Descriptions, Reviews, Etc.
Publisher Description:
The Internet is facilitating a generational transition within America's advocacy group system. New netroots political associations have arisen in the past decade and play an increasingly prominent role in citizen political mobilization. At the same time, the organizations that mediate
citizen political engagement and sustained collective action are changing. They rely upon modified staff structures and work routines. They employ novel strategies and tactical repertoires. Rather than organizing without organizations, the new media environment has given rise to organizing
through different organizations.
The MoveOn Effect provides a richly detailed analysis of this disruptive transformation.
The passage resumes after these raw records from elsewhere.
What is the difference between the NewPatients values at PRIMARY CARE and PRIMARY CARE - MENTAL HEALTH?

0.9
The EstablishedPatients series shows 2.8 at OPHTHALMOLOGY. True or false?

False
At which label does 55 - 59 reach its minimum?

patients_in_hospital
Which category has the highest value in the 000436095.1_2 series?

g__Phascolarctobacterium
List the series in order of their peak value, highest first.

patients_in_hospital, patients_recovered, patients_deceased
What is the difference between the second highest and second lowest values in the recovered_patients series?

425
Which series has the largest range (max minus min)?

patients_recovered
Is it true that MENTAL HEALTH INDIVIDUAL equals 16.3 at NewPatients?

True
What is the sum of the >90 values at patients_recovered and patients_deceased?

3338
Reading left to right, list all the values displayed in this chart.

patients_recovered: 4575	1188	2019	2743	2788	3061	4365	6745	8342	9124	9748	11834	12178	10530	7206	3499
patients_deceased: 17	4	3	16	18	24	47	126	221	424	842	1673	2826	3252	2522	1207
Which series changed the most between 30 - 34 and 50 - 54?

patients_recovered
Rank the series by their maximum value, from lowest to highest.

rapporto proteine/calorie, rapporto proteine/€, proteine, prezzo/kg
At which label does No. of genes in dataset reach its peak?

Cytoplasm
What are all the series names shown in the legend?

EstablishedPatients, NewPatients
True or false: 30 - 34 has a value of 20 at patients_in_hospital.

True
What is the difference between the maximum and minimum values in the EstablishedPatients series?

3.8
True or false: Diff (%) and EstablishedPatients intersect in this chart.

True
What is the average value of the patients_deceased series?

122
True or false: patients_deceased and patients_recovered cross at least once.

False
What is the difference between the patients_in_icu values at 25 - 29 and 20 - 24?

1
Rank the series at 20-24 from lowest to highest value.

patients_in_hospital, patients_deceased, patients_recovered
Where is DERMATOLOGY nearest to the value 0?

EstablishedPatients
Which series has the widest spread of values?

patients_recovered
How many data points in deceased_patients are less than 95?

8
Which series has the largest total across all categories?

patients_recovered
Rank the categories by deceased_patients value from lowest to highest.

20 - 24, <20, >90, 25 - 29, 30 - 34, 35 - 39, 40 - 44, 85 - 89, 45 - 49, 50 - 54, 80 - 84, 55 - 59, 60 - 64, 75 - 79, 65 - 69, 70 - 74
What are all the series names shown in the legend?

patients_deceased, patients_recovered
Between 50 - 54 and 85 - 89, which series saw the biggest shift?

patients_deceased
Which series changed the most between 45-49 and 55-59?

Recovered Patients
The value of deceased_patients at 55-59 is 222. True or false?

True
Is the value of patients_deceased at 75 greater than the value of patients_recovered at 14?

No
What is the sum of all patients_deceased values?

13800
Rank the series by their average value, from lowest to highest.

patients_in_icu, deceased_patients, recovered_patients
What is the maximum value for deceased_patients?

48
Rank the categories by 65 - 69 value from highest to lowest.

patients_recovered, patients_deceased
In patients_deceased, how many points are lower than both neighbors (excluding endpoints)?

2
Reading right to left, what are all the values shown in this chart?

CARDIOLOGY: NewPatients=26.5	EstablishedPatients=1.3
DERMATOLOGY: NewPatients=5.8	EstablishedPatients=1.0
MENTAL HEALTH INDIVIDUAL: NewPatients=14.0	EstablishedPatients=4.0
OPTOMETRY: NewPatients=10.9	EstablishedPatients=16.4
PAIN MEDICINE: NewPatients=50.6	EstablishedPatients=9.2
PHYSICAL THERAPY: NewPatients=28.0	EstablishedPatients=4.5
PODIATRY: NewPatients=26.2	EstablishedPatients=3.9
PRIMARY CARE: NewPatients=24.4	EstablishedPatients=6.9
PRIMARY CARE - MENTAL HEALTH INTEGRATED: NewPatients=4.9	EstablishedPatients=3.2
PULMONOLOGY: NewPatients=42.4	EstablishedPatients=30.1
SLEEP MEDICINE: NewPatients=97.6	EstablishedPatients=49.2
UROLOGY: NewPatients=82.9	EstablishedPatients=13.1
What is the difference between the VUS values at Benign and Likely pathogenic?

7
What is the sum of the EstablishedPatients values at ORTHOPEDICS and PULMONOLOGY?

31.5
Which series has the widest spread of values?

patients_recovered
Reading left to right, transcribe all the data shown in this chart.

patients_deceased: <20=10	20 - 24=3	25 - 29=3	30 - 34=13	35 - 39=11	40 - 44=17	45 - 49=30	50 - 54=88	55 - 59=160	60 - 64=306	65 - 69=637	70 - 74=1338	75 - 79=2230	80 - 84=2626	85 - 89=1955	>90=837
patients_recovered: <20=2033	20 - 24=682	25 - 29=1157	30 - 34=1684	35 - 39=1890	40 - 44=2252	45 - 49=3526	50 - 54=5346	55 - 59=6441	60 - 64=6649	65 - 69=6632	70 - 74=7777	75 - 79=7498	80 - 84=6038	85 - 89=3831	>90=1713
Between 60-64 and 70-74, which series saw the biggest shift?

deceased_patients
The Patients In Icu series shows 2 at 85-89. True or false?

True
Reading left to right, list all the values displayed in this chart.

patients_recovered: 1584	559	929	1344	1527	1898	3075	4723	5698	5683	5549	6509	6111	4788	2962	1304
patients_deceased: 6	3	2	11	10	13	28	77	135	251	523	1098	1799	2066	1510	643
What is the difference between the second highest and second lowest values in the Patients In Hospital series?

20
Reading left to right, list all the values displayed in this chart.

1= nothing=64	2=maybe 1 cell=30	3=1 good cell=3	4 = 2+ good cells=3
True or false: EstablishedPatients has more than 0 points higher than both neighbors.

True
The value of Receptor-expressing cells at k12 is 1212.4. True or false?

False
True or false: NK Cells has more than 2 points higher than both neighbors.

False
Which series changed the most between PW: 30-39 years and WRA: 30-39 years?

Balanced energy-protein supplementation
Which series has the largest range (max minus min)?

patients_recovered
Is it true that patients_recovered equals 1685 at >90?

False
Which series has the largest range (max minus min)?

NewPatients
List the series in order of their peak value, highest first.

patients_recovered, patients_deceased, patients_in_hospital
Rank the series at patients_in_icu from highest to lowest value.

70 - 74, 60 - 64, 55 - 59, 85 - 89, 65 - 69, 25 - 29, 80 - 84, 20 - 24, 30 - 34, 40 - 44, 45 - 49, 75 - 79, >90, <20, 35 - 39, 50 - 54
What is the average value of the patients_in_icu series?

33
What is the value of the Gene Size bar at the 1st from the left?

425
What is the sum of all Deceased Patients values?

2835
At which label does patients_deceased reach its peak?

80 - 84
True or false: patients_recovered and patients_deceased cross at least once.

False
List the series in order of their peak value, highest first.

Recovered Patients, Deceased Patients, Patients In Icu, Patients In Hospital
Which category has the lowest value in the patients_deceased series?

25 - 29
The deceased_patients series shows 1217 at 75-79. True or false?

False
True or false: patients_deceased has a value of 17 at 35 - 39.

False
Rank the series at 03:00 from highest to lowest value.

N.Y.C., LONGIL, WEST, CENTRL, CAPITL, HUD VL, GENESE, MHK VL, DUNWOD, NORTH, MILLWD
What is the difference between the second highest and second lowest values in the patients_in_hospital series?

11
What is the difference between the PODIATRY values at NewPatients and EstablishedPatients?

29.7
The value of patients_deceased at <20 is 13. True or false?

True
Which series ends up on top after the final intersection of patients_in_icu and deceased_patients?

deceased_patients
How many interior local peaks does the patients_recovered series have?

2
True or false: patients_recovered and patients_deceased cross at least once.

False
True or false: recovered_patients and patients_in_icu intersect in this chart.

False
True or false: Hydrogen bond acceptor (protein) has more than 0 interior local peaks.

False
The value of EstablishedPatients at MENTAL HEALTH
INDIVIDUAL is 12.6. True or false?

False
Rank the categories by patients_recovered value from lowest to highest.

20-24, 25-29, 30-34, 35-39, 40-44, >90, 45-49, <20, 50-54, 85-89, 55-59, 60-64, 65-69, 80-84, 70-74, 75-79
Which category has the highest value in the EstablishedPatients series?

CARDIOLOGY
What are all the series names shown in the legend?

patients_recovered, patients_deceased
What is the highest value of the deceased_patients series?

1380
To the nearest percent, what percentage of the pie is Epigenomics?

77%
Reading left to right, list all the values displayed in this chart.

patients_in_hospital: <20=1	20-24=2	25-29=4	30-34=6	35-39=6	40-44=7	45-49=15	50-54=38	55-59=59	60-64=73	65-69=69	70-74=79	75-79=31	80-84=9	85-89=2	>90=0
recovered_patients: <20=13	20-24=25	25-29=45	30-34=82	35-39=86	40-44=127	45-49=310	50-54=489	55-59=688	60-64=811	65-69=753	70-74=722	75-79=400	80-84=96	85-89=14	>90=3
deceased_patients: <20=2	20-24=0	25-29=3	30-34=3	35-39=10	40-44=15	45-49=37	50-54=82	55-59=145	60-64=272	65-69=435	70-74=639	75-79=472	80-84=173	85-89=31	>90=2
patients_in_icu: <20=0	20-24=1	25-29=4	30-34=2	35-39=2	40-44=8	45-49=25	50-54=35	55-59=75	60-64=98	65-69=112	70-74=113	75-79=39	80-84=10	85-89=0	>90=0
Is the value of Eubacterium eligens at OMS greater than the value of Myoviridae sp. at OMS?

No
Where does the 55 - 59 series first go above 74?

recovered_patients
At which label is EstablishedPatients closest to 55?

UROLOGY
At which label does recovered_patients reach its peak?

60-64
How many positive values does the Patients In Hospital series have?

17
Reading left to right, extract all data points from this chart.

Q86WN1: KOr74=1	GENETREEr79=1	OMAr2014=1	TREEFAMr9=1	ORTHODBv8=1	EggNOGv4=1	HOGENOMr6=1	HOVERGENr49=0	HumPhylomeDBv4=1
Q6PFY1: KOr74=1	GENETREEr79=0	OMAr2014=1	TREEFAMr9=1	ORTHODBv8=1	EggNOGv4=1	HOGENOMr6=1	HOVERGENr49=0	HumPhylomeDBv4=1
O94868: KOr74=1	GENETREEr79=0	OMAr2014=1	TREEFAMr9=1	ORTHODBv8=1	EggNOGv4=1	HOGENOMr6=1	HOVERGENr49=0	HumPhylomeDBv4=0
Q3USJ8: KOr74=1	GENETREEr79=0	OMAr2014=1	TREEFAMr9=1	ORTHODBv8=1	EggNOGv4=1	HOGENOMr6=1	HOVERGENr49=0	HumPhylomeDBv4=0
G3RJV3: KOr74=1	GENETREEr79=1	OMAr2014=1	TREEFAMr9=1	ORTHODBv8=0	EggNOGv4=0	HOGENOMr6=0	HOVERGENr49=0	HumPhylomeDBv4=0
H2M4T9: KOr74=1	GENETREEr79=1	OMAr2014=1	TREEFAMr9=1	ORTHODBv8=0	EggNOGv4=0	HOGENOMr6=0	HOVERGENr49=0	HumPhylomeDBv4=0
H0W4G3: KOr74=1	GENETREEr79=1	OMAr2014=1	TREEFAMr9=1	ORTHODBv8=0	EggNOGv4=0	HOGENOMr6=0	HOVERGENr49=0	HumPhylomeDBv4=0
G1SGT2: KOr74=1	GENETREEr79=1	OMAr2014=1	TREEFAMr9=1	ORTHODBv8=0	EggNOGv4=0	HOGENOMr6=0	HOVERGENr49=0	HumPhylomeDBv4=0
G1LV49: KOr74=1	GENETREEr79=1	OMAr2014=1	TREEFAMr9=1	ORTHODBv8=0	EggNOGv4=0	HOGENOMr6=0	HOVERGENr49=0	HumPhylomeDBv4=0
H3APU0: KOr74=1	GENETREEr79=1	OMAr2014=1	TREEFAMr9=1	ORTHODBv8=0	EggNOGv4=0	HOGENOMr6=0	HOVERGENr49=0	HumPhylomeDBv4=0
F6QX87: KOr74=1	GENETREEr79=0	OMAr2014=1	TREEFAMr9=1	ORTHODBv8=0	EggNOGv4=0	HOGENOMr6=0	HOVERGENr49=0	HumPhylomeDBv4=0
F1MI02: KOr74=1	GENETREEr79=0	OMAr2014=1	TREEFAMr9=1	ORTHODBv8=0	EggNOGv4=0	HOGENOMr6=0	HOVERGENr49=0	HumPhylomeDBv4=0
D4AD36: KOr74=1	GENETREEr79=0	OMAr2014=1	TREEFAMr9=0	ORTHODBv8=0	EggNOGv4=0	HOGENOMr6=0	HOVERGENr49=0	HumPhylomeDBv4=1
It highlights changes in membership and fundraising regimes - established industrial patterns of supporter interaction and revenue streams - that were pioneered by MoveOn.org and have spread broadly within the
advocacy system. Through interviews, content analysis, and direct observation of the leading netroots organizations, the book offers fresh insights into 21st century political organizing.

The book highlights important variations among the new organizations - including internet-mediated issue generalists like MoveOn, community blogs like DailyKos.com, and neo-federated groups like DemocracyforAmerica.com. It also explores a wider set of netroots infrastructure organizations that
provide supporting services to membership-based advocacy associations.
The rise of the political netroots has had a distinctly partisan character: conservatives have repeatedly tried and failed to build equivalents to the organizations and infrastructure of the progressive netroots. The MoveOn Effect investigates these efforts, as well as the late-forming Tea Party
movement, and introduces the theory of Outparty Innovation Incentives as an explanation for the partisan adoption of political technology.
Written by a political scientist who is also a longtime political organizer, The MoveOn Effect offers a widely-accessible account of the Internet's impact on American politics. Operating at the intersection of practitioner and academic knowledge-traditions, Karpf provides a reassessment of many
longstanding claims about new media and citizen political engagement.